• **BRIEF A**:
Reproduce a run of the rows below word for word. Begin at the row containing "In the scene" and end after the row containing "From a real-world perspective, relative", including both.

[Opening PAGE TEXT section]

As of March 31, 2016, total household debt was $12.25 trillion. This is a gain of $136 billion, or 1.1%, from the fourth quarter of 2015. One interesting note is that the overall level of household debt is actually still 3.3% below its peak of $12.68 trillion — from the third quarter of 2008!

As you might suspect, mortgage balances make up the largest component of household debt. This debt load increased in the first quarter by $120 billion, up to $8.37 trillion.

Home equity was down very modestly. Home equity lines of credit (HELOC) fell by $2 billion to $485 billion.

Non-housing debt balances rose somewhat in the first quarter. Gains of $7 billion were seen in auto loans and $29 billion in student loans. These two gains were offset by a $21 billion decline in credit card balances. As a reminder, credit card balances often rise throughout the fourth quarter of each year and tend to be paid off in the first quarter of the year — and that first quarter is the one when retailers often wonder why they are even open.

Outstanding student loan balances increased by some $29 billion, which now takes the total student loan debt to $1.26 trillion as of March 31, 2016. On the delinquency count on student loans, the New York Fed showed that 11.0% of aggregate student loan debt was delinquent by 90 days or more (includes student debt in default). That 90 day or more count is actually an improvement from the 11.5% rate seen in the fourth quarter of 2015.

Here is a mini view of origination of new debt:

  • Mortgage originations, which measure new mortgage balances on consumer credit reports (including refinanced mortgages), were down marginally to $389 billion.

[Closing PAGE TEXT section]
[Opening INPUT FOR THIS TASK section]

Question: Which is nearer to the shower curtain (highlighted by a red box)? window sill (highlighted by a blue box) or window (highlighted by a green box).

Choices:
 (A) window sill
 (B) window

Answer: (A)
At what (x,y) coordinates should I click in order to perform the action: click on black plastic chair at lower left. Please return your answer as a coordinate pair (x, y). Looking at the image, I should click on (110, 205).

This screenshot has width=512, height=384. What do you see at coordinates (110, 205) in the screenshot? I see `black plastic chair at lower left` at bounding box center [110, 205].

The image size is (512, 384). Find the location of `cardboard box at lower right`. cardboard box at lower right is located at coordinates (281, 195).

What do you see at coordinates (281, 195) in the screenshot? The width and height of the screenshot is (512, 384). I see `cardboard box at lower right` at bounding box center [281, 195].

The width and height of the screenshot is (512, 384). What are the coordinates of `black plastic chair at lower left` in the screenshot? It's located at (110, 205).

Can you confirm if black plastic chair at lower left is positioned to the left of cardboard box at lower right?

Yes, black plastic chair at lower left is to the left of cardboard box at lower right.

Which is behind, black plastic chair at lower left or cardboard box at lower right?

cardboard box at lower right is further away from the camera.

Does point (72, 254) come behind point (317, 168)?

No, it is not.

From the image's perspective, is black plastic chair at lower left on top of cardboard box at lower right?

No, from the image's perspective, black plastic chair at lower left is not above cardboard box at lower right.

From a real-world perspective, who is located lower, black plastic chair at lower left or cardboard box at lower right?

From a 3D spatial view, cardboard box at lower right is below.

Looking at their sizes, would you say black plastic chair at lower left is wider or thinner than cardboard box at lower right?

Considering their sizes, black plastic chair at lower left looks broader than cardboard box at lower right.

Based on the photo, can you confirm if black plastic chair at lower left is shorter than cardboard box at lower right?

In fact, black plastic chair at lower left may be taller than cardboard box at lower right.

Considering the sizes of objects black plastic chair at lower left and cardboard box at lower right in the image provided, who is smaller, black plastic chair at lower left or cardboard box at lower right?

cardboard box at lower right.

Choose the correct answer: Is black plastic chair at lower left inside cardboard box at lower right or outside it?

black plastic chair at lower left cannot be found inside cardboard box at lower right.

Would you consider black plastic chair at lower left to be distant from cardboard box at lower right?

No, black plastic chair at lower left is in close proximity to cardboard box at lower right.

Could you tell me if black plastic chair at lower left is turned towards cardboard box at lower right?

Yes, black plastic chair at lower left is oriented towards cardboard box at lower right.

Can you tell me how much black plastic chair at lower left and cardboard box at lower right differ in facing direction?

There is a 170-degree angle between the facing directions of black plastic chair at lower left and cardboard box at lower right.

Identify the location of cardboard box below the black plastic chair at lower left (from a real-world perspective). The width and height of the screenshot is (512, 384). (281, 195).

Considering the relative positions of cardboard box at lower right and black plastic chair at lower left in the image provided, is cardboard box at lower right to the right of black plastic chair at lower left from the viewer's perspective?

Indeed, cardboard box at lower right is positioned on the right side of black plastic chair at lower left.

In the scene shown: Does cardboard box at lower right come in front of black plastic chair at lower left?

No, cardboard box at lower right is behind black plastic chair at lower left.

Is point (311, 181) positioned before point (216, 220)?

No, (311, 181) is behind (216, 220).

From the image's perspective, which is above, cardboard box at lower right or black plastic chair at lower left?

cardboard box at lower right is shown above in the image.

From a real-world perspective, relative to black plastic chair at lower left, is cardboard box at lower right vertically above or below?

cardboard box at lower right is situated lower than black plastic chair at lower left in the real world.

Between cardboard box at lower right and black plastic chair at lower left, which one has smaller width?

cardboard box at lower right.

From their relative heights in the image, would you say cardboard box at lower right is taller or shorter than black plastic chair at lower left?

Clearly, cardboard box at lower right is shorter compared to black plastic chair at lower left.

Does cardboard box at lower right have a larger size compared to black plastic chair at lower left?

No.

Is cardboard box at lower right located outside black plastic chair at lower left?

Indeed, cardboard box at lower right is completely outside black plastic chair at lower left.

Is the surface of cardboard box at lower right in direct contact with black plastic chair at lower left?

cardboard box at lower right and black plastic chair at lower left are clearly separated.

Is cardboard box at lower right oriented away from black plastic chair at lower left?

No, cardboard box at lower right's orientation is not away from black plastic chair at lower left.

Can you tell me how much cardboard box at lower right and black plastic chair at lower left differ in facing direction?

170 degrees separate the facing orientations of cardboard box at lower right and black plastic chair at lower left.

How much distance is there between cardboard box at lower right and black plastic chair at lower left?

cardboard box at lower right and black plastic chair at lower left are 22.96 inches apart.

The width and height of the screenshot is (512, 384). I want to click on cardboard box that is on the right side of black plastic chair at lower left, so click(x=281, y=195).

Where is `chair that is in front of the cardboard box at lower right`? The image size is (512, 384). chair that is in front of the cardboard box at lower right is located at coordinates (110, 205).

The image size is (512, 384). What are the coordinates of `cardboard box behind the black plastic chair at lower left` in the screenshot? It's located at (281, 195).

[Closing INPUT FOR THIS TASK section]

• **BRIEF B**:
According to the household debt text, what percentage of aggregate student loan debt was delinquent by 90 days or more?

• **WRITTEN REPLY A**:
In the scene shown: Does cardboard box at lower right come in front of black plastic chair at lower left?

No, cardboard box at lower right is behind black plastic chair at lower left.

Is point (311, 181) positioned before point (216, 220)?

No, (311, 181) is behind (216, 220).

From the image's perspective, which is above, cardboard box at lower right or black plastic chair at lower left?

cardboard box at lower right is shown above in the image.

From a real-world perspective, relative to black plastic chair at lower left, is cardboard box at lower right vertically above or below?

• **WRITTEN REPLY B**:
11.0%